4. Timing and restructuring. In some cases, the acquisition can be restructured to delay certain payments or change the form of the payments (equity vs. cash, for example) to minimize parachute payment status. This is tricky and requires careful tax planning early in the deal process.

Key Dates and Planning Checklist

If you are a founder approaching an exit, or a company planning an acquisition, here is what you need to do:

6-12 months before exit (or as early as possible):

  • Calculate your 5-year average W-2 compensation. This is your "base amount."
  • Estimate the value of your unvested equity and any other change-of-control payments you are likely to receive.
  • Calculate whether you will trigger the 280G threshold (3x base amount).
  • If yes, explore the 280G vote or deal structuring options with your tax advisor and transaction counsel.

During acquisition negotiations:

  • Disclose the Section 280G exposure to the acquirer early. Section 280G is the acquirer's problem as much as the seller's (the acquirer loses the deduction).
  • Negotiate for shareholder approval of the change-of-control payments (the 280G vote) if your company is large enough and the shareholders are receptive.
  • If the 280G vote is not feasible, negotiate cutback provisions or other tax-saving structuring.
  • Include clear disclosure in the proxy statement or consent solicitation about the parachute payments and Section 280G implications.

Post-closing:

  • Ensure all parachute payments are properly reported on Form W-2 and that 280G excise tax is properly withheld and reported on Form 4720 (if applicable).
  • File Form 4720 (Excise Tax Return) if parachute payments were made and Section 280G applied.
  • Keep detailed documentation of the 280G vote (if one was held) or the rationale for the cutback provisions used.

Practical Example: The $50 Million Exit Revisited

Let us return to the founder scenario from the QSBS post and layer in Section 280G:

Transaction: $50 million acquisition of a software company.

Founder profile:

  • 5-year average W-2 salary: $200,000.
  • Base amount: $200,000.
  • 3x threshold: $600,000.
  • Founder's share of equity: 40% of the company = $20 million gross exit value.
  • Unvested equity (accelerates at closing): $5 million.
  • Retention bonus (contingent on 1-year post-close employment): $500,000.

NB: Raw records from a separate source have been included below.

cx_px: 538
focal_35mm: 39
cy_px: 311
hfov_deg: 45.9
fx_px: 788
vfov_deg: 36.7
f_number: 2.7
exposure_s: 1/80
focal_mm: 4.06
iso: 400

Without Section 280G planning:

  • Total parachute payments: $5,000,000 + $500,000 = $5,500,000.
  • Excess over 3x threshold: $5,500,000 - $600,000 = $4,900,000.
  • Section 280G excise tax: 20% x $4,900,000 = $980,000.
  • Federal income tax on parachute payments: 37% x $5,500,000 = $2,035,000.
  • Total federal tax on parachute payments: $980,000 + $2,035,000 = $3,015,000.
  • Net cash from parachute payments: $5,500,000 - $3,015,000 = $2,485,000.

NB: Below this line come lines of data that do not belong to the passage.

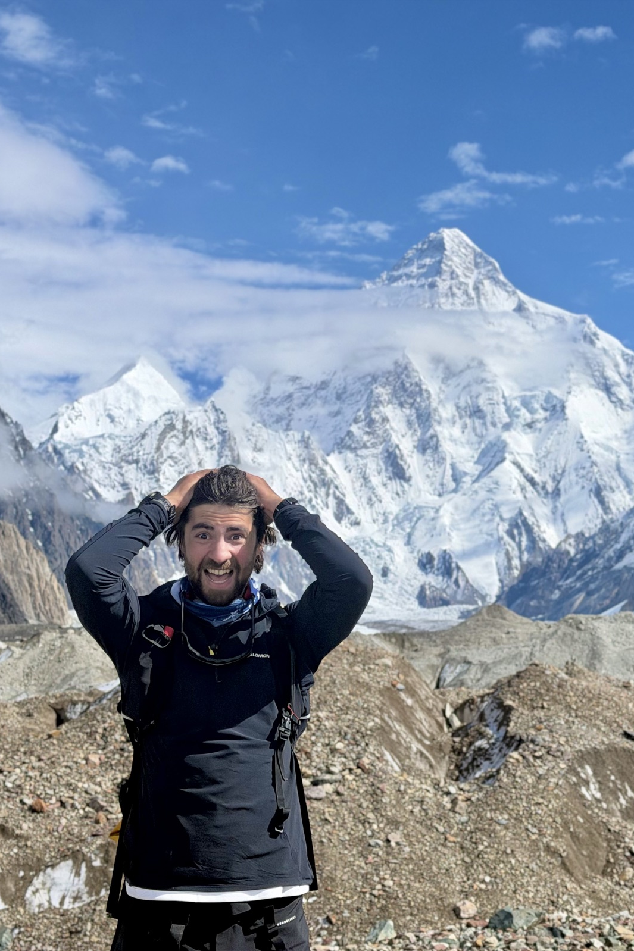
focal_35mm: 50
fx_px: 1321
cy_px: 476
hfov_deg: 27.0
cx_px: 343
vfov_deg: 39.6
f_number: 1.78
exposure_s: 1/13333
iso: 80
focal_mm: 6.76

With Section 280G shareholder approval vote (no excise tax):

  • Total parachute payments: $5,500,000.
  • Excess over 3x threshold: Not applicable (exemption obtained).
  • Section 280G excise tax: $0.
  • Federal income tax: 37% x $5,500,000 = $2,035,000.
  • Net cash from parachute payments: $5,500,000 - $2,035,000 = $3,465,000.
  • Tax savings from 280G vote: $980,000.

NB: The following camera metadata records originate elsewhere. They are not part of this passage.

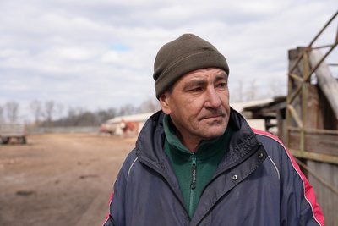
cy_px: 113
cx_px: 169
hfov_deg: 48.4
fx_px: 376
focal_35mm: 40
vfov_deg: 33.4
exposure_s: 1/500
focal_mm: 40
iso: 80
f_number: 4.5
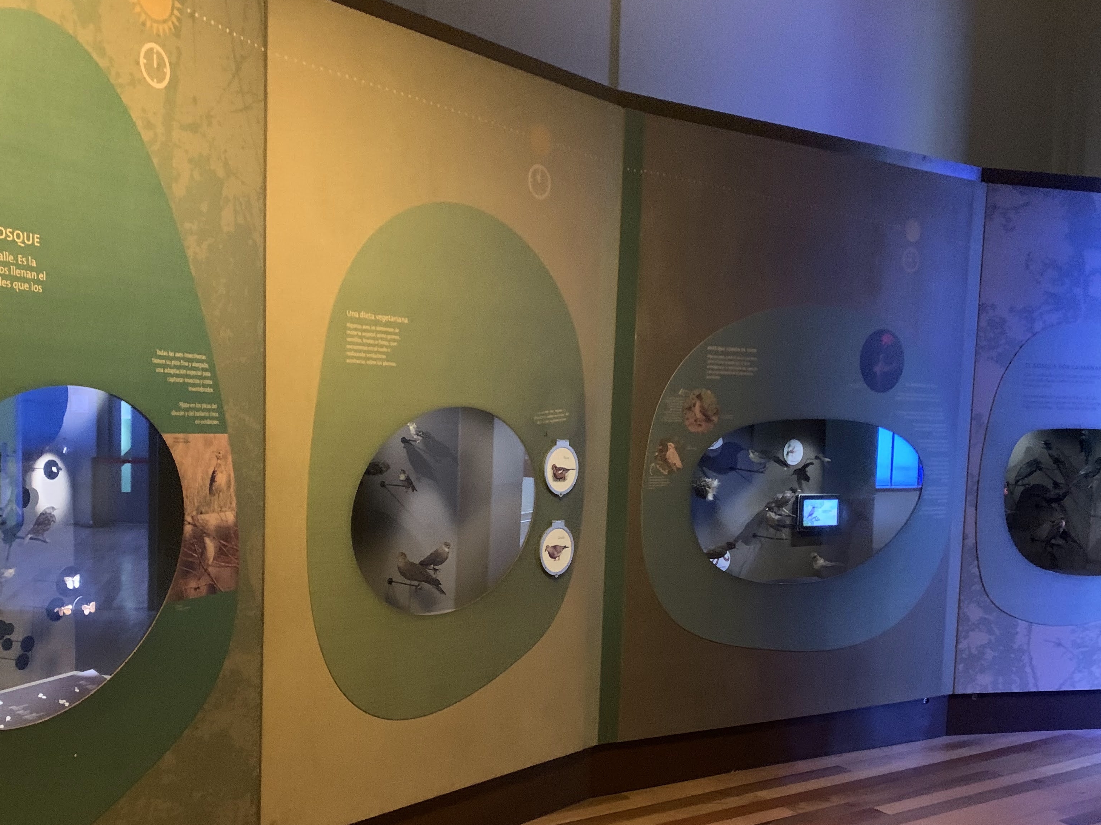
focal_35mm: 34
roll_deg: -0.8
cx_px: 529
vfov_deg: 41.5
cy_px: 519
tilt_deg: -7.9
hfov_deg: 53.9
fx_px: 1081
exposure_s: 1/25
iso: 800
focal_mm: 4.25
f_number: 1.8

This illustrates why the 280G vote is so valuable. A shareholder vote, obtained early in the process, can save nearly $1 million in federal tax on a $50 million transaction.

Key Takeaways

Section 280G excise tax is a hidden but devastating tax on change-of-control payments. It hits founders particularly hard because founders typically have low salaries but large amounts of unvested equity. When equity accelerates upon a sale, the excise tax can consume 20% of the value of the acceleration, on top of ordinary income tax.

The solution is early planning:

  • Calculate your potential 280G exposure at least 6-12 months before an anticipated exit.
  • Pursue a shareholder approval vote (280G vote) if your company structure allows it. A successful vote can eliminate the entire 20% excise tax.
  • If the vote is not feasible, negotiate cutback provisions or other deal structuring to minimize exposure.
  • Disclose the 280G implications to the acquirer early. The acquirer also has tax exposure (loss of deduction) and is often willing to negotiate around it.

This post is for informational purposes only and does not constitute legal or tax advice. Consult with a qualified tax professional regarding your specific circumstances.